There have been several attempts to identify the patients with unstable coronary artery disease (CAD) who will benefit the most from various treatment options. Some studies have assessed examining the admission electrocardiogram (ECG) to determine if quantitative measurements of ST-T segments provide similar or better prognostic information than troponin measurements in patients with acute coronary syndromes. In other trials, qualitative analysis of the ECG data alone or in combination with troponin T levels predicted treatment outcomes. There are currently defined troponin levels that can be used as predictors in patients with acute coronary syndromes, but the quantitative levels for an admission ECG have not been established. The objective of this study by Holmvang and associates was to evaluate which patients with non–ST-segment elevation acute coronary syndromes might benefit the most from an early invasive treatment strategy.
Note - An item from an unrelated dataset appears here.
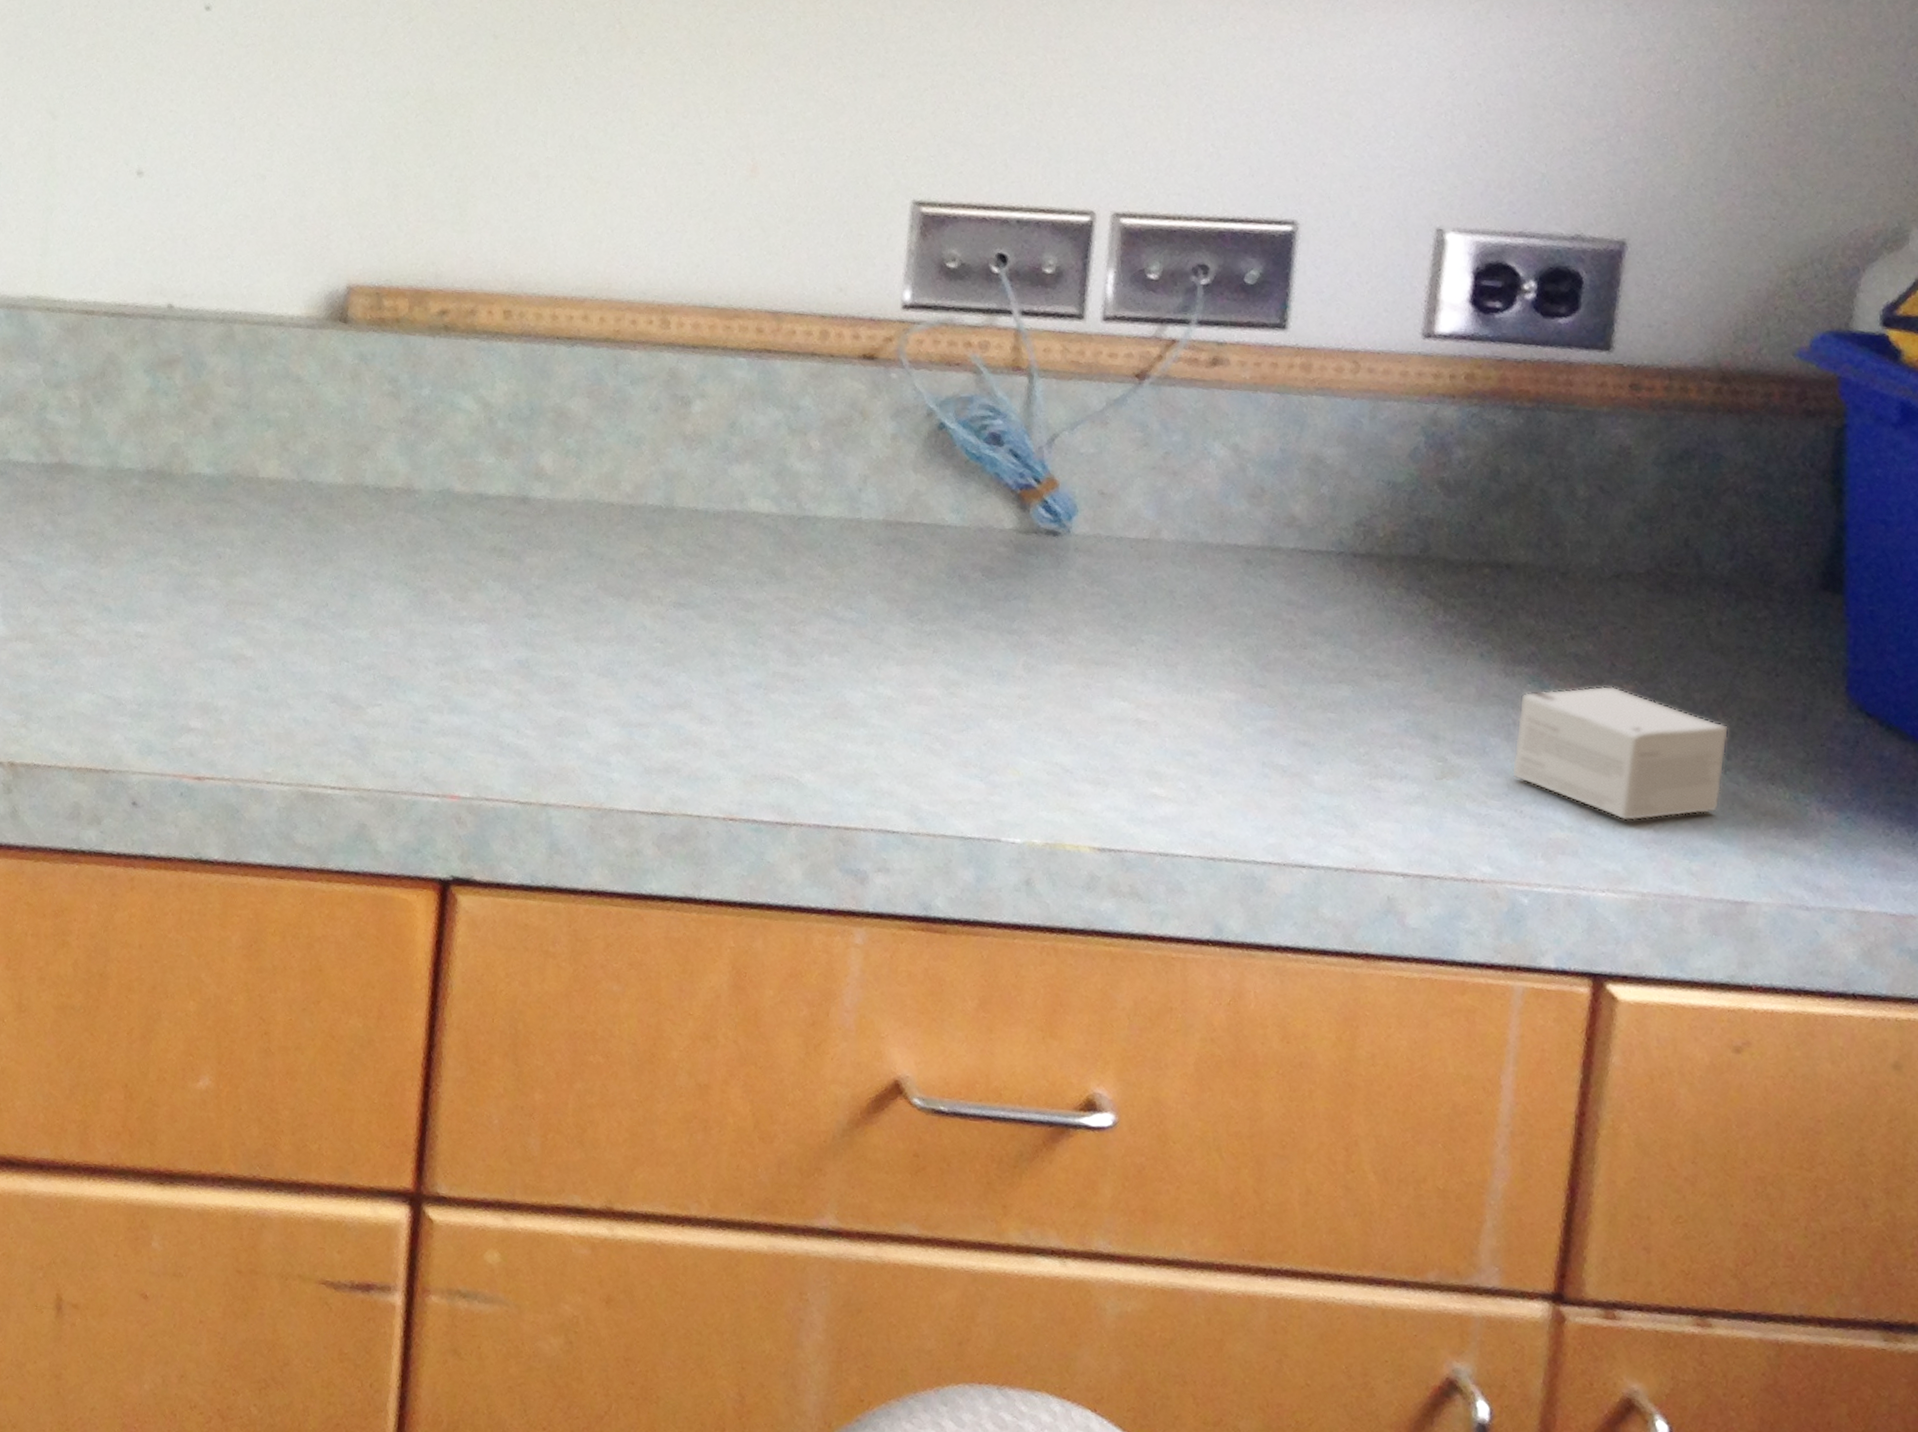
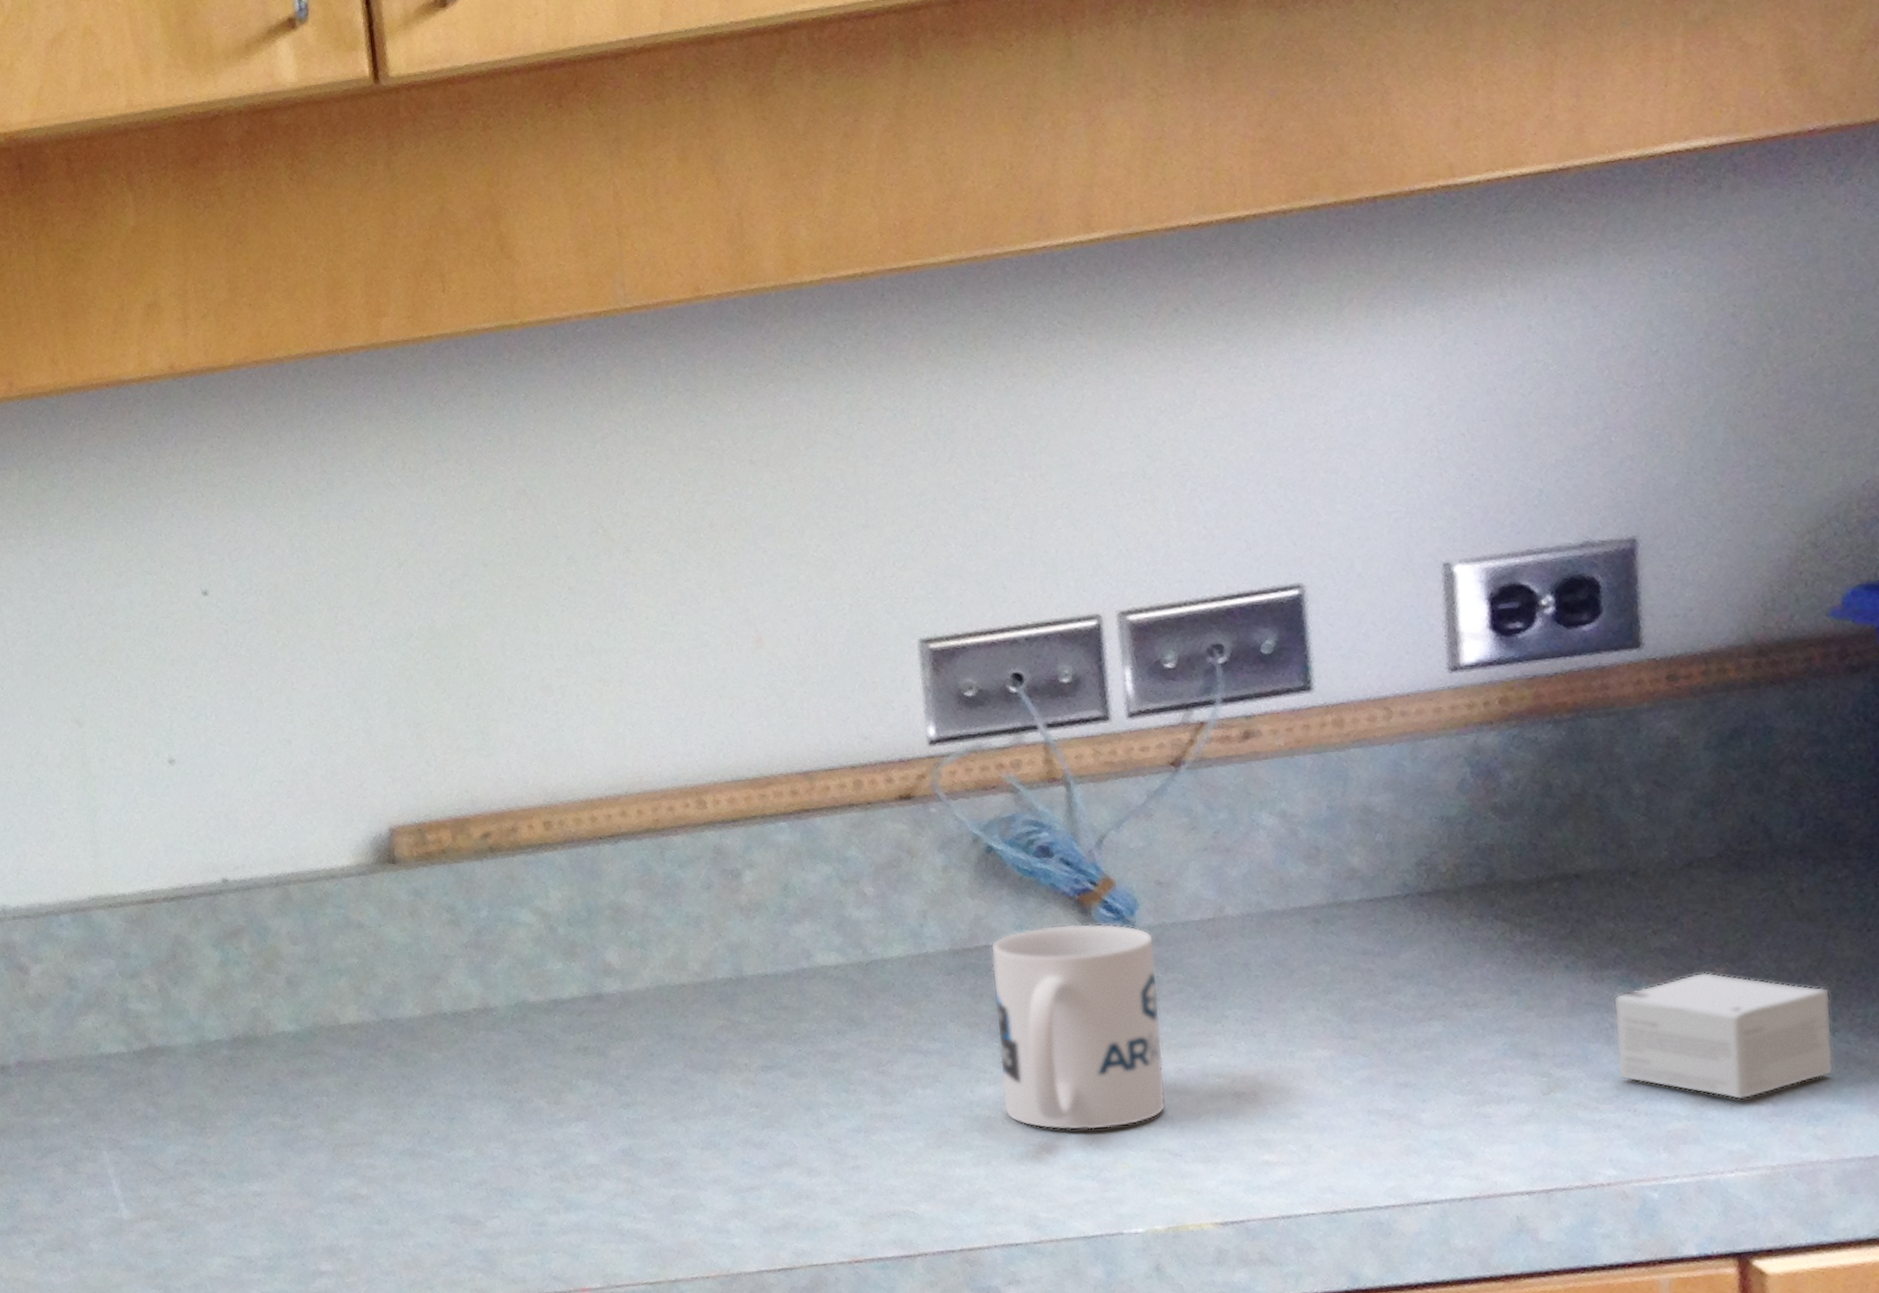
mug: none [906,514,1087,733] -> present [990,923,1167,1131]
The trial was a sub-study of the Fast Revascularization during InStability in Coronary artery disease trial (FRISC-II), a randomized study to evaluate early invasive intervention versus noninvasive intervention in patients with unstable CAD. Patients were enrolled if they had chest pain within the past 48 hours with elevation of the cardiac biomarkers, ST-segment depression, or T-wave inversion on the admission ECG. In the invasive arm, patients received revascularization procedures within seven days of admission, while patients in the noninvasive arm received intervention only if they had refractory or recurrent symptoms or failed a discharge exercise test. An ECG was obtained on admission, at randomization, after the intervention, and at three-month and six-month follow-up visits. The ECGs were analyzed for the presence and amount of ST-segment deviation and T-wave amplitudes. These ECGs were then placed into quartiles based on the amount of cumulative ST-segment deviation and the number of leads where this deviation was present. Summed ST-deviation was divided into three groups: zero to 2.5 mm, 3 to 5.5 mm, and 6 mm or larger. The number of leads where this deviation occurred was divided into three groups: zero to 4 leads, 5 to 7 leads, and 8 or more leads. Primary end points were death or myocardial infarction at six months. Secondary outcomes were hospital re-admission, angina, myocardial revascularization, and bleeding.
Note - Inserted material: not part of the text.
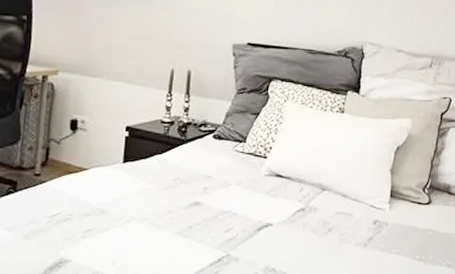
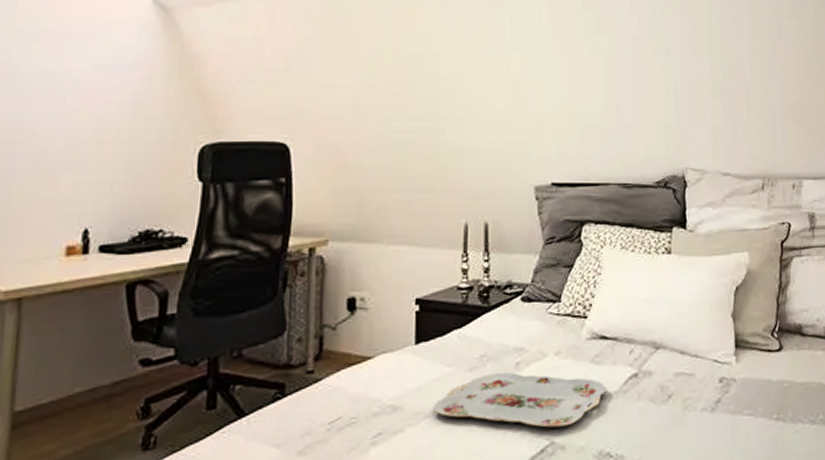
serving tray: none [133,193,277,243] -> present [432,372,606,428]

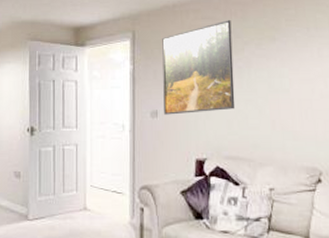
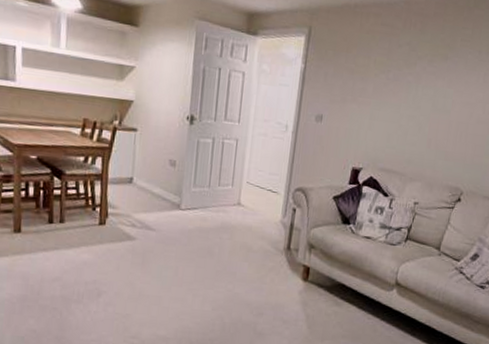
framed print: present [162,20,236,115] -> none [329,30,410,124]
There were 2,201 patients who met the inclusion criteria for the study. In terms of the primary outcomes of death and myocardial infarction, the intermediate and major ST-segment deviation groups (defined by the total amount of ST-segment deviation or the number of leads with ST-segment deviation) benefited more from the invasive strategy than from the noninvasive strategy. The invasive strategy in these groups provided an approximate 50 percent reduction in mortality and myocardial infarction rates. This finding was true even when other variables such as gender, age, smoking, diabetes, hypertension, previous myocardial infarction, and elevated troponin levels were controlled for in the analysis. The invasive strategy reduced mortality rates in all ECG subgroups except in patients with a cumulative total of ST-segment deviation of zero to 2.5 mm.
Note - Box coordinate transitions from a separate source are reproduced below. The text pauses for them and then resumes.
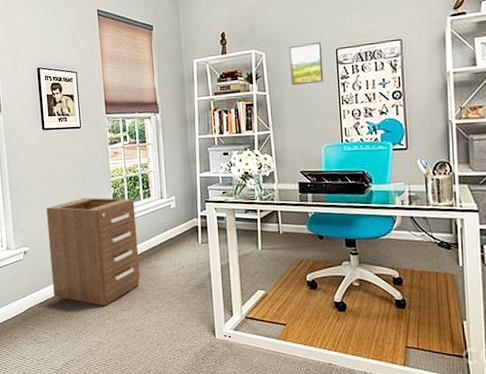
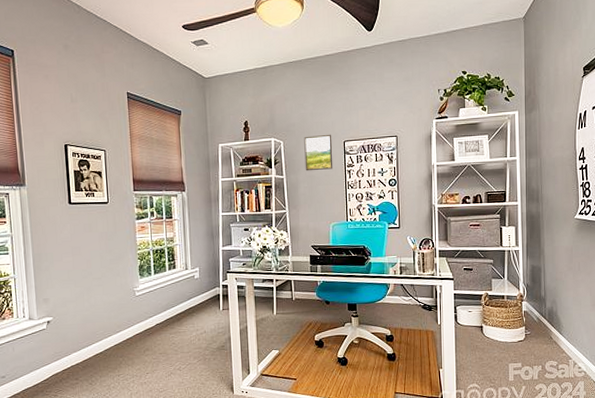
filing cabinet: present [46,197,141,306] -> none [71,269,165,371]

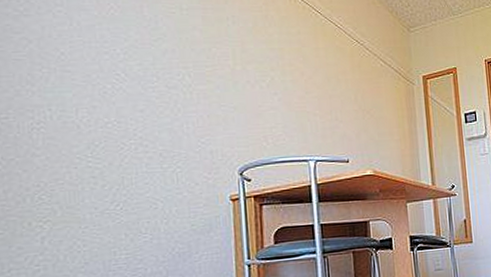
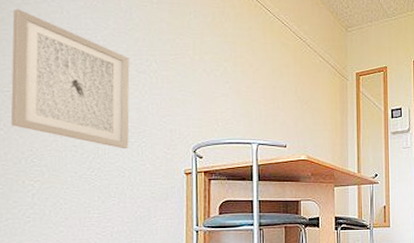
wall art: none [9,22,161,177] -> present [10,9,130,149]

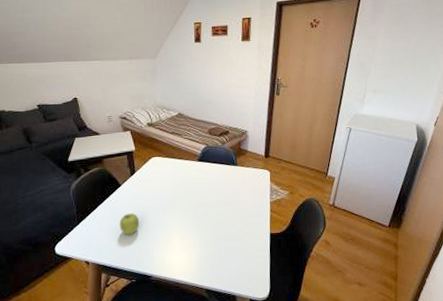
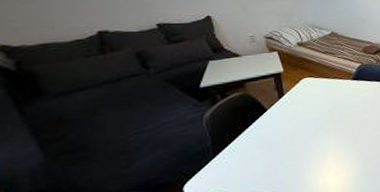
fruit: present [119,213,140,235] -> none [265,138,290,163]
The authors conclude that complete quantitative analysis of the admission ECG in patients with acute coronary syndrome can identify the patients who would best benefit from invasive treatment strategy. They add that this is a readily available, easy, and inexpensive method of risk stratifying patients with acute chest pain. When ECG data is evaluated carefully, it provides independent information on patient prognosis and the benefits of treatment.